The justice select committee released its report about the Electoral Amendment Bill on 27 November 2025. Following feedback from the Attorney-General and public consultation, the committee recommended several changes to the bill including transitional arrangements for prisoner voting, provisional enrolment for 17-year olds, automatic enrollment updates and exercising the Māori option for out-of-cycle local government elections. The committee also discussed voter eligibility after the enrollment deadline, the timeframe for the vote count, and the implications of automatic enrollment for Māori voters.

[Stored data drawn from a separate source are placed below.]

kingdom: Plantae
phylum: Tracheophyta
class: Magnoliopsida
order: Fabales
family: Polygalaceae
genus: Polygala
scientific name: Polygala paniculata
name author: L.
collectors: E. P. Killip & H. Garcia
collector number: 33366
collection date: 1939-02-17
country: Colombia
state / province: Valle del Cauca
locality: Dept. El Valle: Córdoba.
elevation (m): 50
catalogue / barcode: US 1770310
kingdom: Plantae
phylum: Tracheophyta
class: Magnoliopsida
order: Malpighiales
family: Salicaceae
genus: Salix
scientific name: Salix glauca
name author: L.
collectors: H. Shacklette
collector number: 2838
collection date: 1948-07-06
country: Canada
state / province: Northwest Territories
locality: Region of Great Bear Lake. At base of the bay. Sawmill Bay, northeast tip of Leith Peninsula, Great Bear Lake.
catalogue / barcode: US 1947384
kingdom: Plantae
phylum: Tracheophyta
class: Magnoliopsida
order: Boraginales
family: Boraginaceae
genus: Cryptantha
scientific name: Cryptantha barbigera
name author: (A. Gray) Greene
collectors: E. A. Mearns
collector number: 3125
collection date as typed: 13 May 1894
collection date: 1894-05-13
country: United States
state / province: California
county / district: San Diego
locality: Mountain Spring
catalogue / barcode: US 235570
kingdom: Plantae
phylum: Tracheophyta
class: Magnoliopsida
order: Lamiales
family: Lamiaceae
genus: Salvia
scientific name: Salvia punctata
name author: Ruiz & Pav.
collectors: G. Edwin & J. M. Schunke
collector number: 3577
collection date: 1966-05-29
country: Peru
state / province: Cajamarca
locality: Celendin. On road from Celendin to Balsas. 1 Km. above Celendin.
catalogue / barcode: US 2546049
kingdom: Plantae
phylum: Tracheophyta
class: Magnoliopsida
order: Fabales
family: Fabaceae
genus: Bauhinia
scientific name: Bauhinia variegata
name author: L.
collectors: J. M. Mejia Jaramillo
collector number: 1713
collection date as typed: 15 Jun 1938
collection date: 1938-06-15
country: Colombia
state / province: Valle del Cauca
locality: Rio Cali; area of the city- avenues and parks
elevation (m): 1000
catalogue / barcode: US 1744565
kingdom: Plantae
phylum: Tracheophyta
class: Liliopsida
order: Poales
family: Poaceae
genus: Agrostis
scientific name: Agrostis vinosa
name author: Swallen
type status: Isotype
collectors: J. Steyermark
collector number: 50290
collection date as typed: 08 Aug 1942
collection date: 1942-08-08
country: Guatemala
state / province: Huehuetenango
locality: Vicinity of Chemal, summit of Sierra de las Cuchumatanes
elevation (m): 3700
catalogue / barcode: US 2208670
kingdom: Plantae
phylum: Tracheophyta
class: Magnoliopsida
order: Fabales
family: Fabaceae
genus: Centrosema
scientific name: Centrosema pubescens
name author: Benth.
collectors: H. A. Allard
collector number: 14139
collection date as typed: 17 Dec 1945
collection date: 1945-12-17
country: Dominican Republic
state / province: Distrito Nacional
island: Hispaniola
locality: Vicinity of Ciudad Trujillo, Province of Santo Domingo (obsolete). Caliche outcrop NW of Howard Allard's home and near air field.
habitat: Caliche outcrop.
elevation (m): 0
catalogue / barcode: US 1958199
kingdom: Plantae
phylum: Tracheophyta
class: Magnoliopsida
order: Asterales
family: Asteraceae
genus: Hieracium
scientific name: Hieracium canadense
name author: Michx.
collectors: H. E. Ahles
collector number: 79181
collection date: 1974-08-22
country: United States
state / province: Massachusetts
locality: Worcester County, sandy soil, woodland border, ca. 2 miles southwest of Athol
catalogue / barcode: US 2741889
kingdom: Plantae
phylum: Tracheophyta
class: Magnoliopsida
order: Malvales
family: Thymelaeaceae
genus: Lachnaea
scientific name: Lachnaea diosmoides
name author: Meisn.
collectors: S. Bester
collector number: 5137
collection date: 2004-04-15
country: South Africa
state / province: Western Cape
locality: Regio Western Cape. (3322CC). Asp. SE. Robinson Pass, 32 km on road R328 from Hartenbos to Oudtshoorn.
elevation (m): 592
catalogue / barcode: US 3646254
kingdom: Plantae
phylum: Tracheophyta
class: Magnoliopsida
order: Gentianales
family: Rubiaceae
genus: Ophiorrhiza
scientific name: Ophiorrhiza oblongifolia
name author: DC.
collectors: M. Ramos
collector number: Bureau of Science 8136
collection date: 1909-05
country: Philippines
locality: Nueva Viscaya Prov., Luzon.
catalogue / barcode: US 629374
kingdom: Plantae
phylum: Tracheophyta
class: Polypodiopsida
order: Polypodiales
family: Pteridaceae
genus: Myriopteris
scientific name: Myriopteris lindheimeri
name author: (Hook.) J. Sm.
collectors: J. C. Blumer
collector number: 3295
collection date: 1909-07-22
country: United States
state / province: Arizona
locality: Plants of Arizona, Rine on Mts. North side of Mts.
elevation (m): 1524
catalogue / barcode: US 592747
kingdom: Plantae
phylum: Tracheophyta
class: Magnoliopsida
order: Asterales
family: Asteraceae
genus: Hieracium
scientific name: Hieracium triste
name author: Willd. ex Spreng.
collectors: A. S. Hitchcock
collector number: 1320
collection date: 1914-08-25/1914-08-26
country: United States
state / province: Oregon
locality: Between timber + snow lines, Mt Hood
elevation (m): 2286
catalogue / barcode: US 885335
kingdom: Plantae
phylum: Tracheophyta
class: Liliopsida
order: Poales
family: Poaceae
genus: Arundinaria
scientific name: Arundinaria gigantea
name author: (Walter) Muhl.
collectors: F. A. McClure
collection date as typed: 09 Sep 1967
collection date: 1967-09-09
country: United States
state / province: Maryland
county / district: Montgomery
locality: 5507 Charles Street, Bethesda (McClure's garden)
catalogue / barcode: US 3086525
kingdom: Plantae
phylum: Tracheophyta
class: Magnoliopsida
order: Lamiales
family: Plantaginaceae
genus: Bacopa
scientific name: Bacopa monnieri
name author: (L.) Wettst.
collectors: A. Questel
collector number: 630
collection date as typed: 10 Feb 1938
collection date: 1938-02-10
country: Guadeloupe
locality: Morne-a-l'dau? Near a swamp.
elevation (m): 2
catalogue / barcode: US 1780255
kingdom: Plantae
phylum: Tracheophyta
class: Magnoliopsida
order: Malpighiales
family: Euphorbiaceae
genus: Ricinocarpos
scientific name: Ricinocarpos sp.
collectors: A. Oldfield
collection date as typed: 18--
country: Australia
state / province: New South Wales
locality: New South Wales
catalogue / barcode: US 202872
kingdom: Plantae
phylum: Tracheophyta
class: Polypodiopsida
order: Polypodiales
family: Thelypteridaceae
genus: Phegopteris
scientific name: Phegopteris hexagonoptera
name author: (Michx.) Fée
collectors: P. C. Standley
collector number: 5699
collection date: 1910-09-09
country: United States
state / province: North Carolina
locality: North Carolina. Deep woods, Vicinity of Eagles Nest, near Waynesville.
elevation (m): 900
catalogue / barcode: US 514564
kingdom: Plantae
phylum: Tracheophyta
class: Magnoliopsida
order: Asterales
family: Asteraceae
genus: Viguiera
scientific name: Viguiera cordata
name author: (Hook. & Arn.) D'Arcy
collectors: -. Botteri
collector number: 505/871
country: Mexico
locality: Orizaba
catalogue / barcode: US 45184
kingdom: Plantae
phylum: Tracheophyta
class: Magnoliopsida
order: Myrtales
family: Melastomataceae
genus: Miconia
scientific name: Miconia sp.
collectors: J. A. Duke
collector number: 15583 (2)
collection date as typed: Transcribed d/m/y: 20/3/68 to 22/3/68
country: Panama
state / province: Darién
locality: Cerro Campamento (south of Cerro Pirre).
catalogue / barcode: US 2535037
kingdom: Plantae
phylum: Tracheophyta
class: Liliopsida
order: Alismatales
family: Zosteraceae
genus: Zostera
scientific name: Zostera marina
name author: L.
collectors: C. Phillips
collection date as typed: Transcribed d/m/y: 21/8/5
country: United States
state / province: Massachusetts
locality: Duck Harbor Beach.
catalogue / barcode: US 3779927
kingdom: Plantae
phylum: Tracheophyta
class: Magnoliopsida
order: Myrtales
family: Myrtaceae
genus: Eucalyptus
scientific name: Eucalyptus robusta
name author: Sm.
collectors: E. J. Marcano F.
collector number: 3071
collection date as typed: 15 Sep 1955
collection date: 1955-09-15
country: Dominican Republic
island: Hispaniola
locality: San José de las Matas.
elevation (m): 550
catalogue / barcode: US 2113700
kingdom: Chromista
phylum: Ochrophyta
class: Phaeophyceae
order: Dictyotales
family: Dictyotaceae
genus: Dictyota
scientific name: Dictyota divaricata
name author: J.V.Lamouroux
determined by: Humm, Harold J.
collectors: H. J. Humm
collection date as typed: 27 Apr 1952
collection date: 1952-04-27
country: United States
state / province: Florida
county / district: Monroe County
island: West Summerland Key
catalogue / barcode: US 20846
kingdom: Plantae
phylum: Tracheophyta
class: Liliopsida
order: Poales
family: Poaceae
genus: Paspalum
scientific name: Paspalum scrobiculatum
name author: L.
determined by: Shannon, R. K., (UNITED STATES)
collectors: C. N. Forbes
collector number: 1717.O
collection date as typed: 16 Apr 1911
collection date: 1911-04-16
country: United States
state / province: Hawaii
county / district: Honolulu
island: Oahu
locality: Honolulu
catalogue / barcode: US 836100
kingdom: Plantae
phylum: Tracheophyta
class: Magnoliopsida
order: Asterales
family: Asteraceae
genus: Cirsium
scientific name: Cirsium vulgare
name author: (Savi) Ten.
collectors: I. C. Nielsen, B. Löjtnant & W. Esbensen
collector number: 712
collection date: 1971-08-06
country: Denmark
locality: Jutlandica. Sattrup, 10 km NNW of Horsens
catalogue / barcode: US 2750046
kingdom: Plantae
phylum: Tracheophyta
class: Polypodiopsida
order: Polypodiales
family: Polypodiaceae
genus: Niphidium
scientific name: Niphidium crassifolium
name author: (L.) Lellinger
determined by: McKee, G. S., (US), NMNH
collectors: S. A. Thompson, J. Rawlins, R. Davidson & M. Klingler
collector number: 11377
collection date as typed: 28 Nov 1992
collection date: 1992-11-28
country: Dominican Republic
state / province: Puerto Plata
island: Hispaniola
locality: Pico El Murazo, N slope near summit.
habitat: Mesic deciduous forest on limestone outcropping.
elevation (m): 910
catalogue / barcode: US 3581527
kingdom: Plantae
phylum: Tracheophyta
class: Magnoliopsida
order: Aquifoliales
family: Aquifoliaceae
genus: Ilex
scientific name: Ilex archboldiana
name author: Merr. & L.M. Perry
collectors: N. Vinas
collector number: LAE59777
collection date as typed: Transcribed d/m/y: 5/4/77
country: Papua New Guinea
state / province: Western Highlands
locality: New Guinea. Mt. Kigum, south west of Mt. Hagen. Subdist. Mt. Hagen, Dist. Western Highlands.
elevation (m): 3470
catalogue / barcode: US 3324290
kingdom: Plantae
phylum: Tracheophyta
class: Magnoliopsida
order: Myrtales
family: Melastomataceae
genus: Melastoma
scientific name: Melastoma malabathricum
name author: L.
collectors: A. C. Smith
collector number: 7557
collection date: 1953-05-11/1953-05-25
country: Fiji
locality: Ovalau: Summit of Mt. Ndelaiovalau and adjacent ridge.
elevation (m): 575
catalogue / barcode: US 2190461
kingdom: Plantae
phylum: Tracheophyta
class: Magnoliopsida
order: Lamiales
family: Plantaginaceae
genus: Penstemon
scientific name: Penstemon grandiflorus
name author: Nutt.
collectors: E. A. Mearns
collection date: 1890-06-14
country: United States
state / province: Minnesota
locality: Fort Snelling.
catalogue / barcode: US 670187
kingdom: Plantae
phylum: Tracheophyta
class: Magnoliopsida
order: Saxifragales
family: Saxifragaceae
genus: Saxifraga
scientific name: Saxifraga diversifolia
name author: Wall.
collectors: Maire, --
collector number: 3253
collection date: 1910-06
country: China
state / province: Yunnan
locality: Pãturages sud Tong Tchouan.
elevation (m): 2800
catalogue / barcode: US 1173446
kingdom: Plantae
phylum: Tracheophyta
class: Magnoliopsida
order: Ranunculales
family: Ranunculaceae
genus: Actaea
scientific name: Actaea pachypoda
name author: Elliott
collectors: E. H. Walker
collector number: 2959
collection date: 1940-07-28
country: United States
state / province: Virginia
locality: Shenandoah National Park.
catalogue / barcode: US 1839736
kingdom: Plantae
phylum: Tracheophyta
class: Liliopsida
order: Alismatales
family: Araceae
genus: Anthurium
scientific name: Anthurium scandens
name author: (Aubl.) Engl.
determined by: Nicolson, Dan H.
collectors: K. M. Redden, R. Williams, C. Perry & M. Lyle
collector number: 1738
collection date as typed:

The opposition Labour, Green parties and Te Pāti Māori issued differing views on the Electoral Amendment Bill. The Labour Party opposed the bill on the ground that it facilitated voter suppression and pointed out that 80% of submissions received by the justice select committee were opposed to the bill. It also objected to the disenfranchisement of prisoners, which it described as a retrospective increase in punishment and an infringement on free speech. Similarly, the Greens opposed the bill on the grounds that it undermined democracy and contravened the Bill of Rights Act 1990. The Greens objected to restricting the timeframe for voter enrollment to 13 days before polling day and prisoner disenfranchisement as disadvantageous to younger and ethnic minority voters. The Greens also objected to the ban on providing free food and drinks at polling booths and the increased donation limits. Similar arguments on the proposed bill were echoed by independent Member of Parliament Ferris and Te Pāti Māori.

===Final readings===
The bill passed its second reading on 9 December 2025 with the support of the governing coalition parties. It was referred to the Committee of the Whole House that same day under urgency.

On 16 December 2025, the Bill passed its third reading along party lines; with the governing coalition supporting the bill and the opposition parties denouncing the bill as voter suppression. Labour MP Andersen described the Bill as "among the worst legislation the government had passed." The Electoral Amendment Act 2025 received royal assent on 19 December 2025.